Attackers know this. The polish on this campaign — the LinkedIn persona, the formal offer doc, the 400-file codebase — is calibrated exactly for someone who evaluates legitimacy by appearances rather than by reading package.json lifecycle hooks. A junior dev or a weekend builder is the perfect mark: enough access to be worth stealing from, not enough experience to spot the trap.
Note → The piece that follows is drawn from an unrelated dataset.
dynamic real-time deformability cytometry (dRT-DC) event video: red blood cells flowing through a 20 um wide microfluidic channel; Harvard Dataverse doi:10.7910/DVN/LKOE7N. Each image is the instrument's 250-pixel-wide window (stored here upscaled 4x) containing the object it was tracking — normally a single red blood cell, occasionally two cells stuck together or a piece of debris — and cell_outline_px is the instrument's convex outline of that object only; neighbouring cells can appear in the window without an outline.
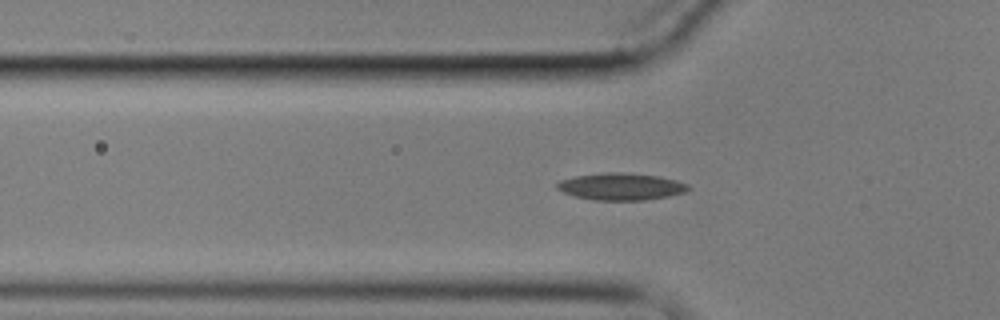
{"species": "common noctule bat (a hibernating species)", "species_latin": "Nyctalus noctula", "temperature_condition": "cold", "stored_images_in_passage": 48, "segment_of_instrument_passage": [1, 2], "camera_frame_rate_fps": 3000, "um_per_image_px": 0.085, "animal": {"sex": "male", "body_mass_g": 17.9}, "frame": {"image": 1, "passage_image": 7, "time_ms": 2.0, "image_size_px": [1000, 320], "cell_outline_px": [[688, 188], [684, 192], [668, 196], [644, 200], [596, 200], [576, 196], [564, 192], [556, 188], [556, 184], [560, 180], [576, 176], [608, 172], [616, 172], [660, 176], [676, 180], [688, 184]], "centroid_in_image_um": [52.78, 15.85], "position_along_channel_um": 73.0, "area_um2": 20.35}}
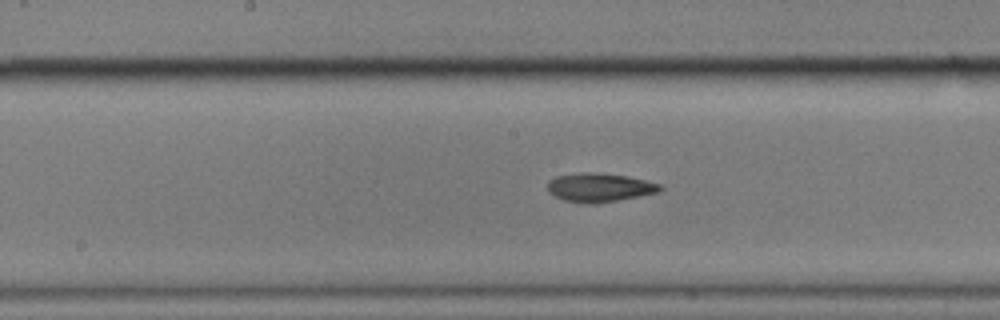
{"frame": {"image": 2, "passage_image": 18, "time_ms": 5.667, "image_size_px": [1000, 320], "cell_outline_px": [[664, 188], [660, 192], [640, 196], [596, 204], [584, 204], [564, 200], [548, 192], [548, 180], [556, 176], [584, 172], [592, 172], [624, 176], [644, 180], [660, 184]], "centroid_in_image_um": [50.95, 15.95], "position_along_channel_um": 197.2, "area_um2": 18.84}}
If you’re early in your coding journey, please internalize this: opening a folder in VS Code is a code execution event. It is not passive. It is not safe by default. The rules below apply to you more than anyone.


How to Protect Yourself

Before opening any unfamiliar repo in VS Code or Cursor:

  1. Check .vscode/tasks.json for any task with "runOn": "folderOpen". That task runs the moment you open the folder — before you’ve read anything.
  2. Check package.json lifecycle hooksprepare, postinstall, preinstall. These run automatically during npm install. Use npm install --ignore-scripts on untrusted code.
  3. Never curl | bash from an unfamiliar source. Pull the script first, read it, then decide.
  4. Be skeptical of cold LinkedIn outreach with attached repos. A legitimate company doesn’t need you to clone their codebase before a first conversation.
  5. Treat your dev machine like a server. It has production access. It deserves the same scrutiny.

Evidence


I caught this before opening it in an IDE. Most people won’t.